If you accept the premise that cognitive biases evolved in humans because they were useful (even if only on the savannahs of east Africa), then it sort of begs the question, 'What did they help us do?"
My favorite attempt at answering this question is the Cognitive Bias Codex (See image below).
By Jm3 - Own work, CC BY-SA 4.0, https://commons.wikimedia.org/w/index.php?curid=51528798 |
Here the authors grouped all of the known cognitive biases into four major categories sorted by what they helped us do:
- What should we remember
- What to do when we have too much information
- What to do when there is not enough meaning
- What to do when we need to act fast
Interestingly, all of these areas are new areas of research in the AI community (For examples see: Intentional Forgetting in Artificial Intelligence Systems: Perspectives and Challenges and Intentional Forgetting in Distributed Artificial Intelligence).
Even the need to act fast, which seems like something at which AI excels, becomes more about wisdom than intelligence when decomposed. Consider some of the Codex's sub-categories within the need to act fast:
- We favor simple-looking options and complete information over complex, ambiguous options.
- To avoid mistakes, we aim to preserve autonomy and group status, and avoid irreversible decisions.
- To get things done, we tend to complete things we've invested time and energy in.
- To stay focused, we favor the immediate, relatable thing in front of us.
To act, we must be confident we can make an impact and feel what we do is important.
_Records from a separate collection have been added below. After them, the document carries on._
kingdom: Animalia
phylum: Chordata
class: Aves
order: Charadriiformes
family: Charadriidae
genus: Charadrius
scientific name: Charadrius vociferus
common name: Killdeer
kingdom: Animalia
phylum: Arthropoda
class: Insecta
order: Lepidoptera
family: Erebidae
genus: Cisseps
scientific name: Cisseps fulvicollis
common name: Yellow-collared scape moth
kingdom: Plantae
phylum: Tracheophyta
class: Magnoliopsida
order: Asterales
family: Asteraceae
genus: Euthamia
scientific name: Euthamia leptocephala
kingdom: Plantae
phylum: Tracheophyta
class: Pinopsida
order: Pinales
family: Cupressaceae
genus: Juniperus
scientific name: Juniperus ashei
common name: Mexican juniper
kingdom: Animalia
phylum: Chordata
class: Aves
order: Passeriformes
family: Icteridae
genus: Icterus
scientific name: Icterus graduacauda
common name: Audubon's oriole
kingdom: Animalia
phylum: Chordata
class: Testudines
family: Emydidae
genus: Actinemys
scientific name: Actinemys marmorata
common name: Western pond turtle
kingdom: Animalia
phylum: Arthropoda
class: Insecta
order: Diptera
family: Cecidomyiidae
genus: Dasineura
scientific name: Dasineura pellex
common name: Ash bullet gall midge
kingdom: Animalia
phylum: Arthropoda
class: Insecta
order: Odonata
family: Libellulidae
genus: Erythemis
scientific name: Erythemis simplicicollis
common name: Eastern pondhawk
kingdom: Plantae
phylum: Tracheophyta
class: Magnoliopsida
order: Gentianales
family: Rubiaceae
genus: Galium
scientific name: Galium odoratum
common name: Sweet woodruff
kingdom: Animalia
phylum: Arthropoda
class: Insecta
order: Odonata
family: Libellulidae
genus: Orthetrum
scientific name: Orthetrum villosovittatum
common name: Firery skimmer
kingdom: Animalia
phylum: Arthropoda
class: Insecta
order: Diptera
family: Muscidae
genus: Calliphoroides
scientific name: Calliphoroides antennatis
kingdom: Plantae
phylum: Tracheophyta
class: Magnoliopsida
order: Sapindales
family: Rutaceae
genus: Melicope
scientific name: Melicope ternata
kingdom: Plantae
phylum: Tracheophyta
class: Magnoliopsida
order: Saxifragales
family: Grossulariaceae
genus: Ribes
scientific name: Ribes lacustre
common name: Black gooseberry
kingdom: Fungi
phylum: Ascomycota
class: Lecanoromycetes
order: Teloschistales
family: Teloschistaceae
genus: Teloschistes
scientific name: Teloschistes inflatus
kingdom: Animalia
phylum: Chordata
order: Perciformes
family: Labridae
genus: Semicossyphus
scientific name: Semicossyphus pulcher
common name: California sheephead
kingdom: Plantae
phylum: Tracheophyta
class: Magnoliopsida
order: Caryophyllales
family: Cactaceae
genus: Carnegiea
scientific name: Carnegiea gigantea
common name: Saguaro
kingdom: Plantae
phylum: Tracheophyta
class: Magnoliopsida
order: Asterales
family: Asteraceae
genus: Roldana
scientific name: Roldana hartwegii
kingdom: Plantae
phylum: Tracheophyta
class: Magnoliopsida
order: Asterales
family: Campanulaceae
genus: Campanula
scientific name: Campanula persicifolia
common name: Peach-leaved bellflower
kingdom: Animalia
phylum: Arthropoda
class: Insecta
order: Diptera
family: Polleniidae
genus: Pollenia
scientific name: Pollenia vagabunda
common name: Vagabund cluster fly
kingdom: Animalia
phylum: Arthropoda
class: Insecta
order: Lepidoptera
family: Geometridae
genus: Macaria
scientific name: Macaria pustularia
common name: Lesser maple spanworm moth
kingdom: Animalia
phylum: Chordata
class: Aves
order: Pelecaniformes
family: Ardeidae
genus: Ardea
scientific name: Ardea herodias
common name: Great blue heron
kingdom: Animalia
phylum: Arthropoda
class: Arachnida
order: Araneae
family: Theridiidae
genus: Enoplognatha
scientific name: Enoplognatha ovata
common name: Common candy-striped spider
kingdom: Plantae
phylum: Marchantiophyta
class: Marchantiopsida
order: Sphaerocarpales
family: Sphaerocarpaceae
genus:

All of these seem to have more to do with wisdom than intelligence. Furthermore, true wisdom would be most evident in knowing when to apply these rules of thumb and when to engage more deliberative System 2 skills.
As I said, these are just hypotheses, just guesses, based on how I define wisdom. Despite having thought about it for quite some time, I am virtually certain that I still don't have a good handle on it.
But that is not to say that I don't think there is something there. Even if only used to help communicate to non-experts the current state of AI (e.g. "Our AIs exhibit some elements of general intelligence but very little wisdom"), it can, perhaps, help describe the state of the art more clearly while also driving research more directly.
In this regard, it is also worth noting that modern AI dates back to at least the 1950's, and that it has gone through two full blown AI "winters" where most scientists and funders thought that AI would never go anywhere. In other words, it has taken many years and been a bit of a roller coaster ride to get to where we are today. It would seem unrealistic to expect artificial wisdom to follow a different path but it is, I would argue, a path worth taking.
Note: The views expressed are those of the author and do not necessarily reflect the official policy or position of the Department of the Army, Department of Defense, or the U.S. Government.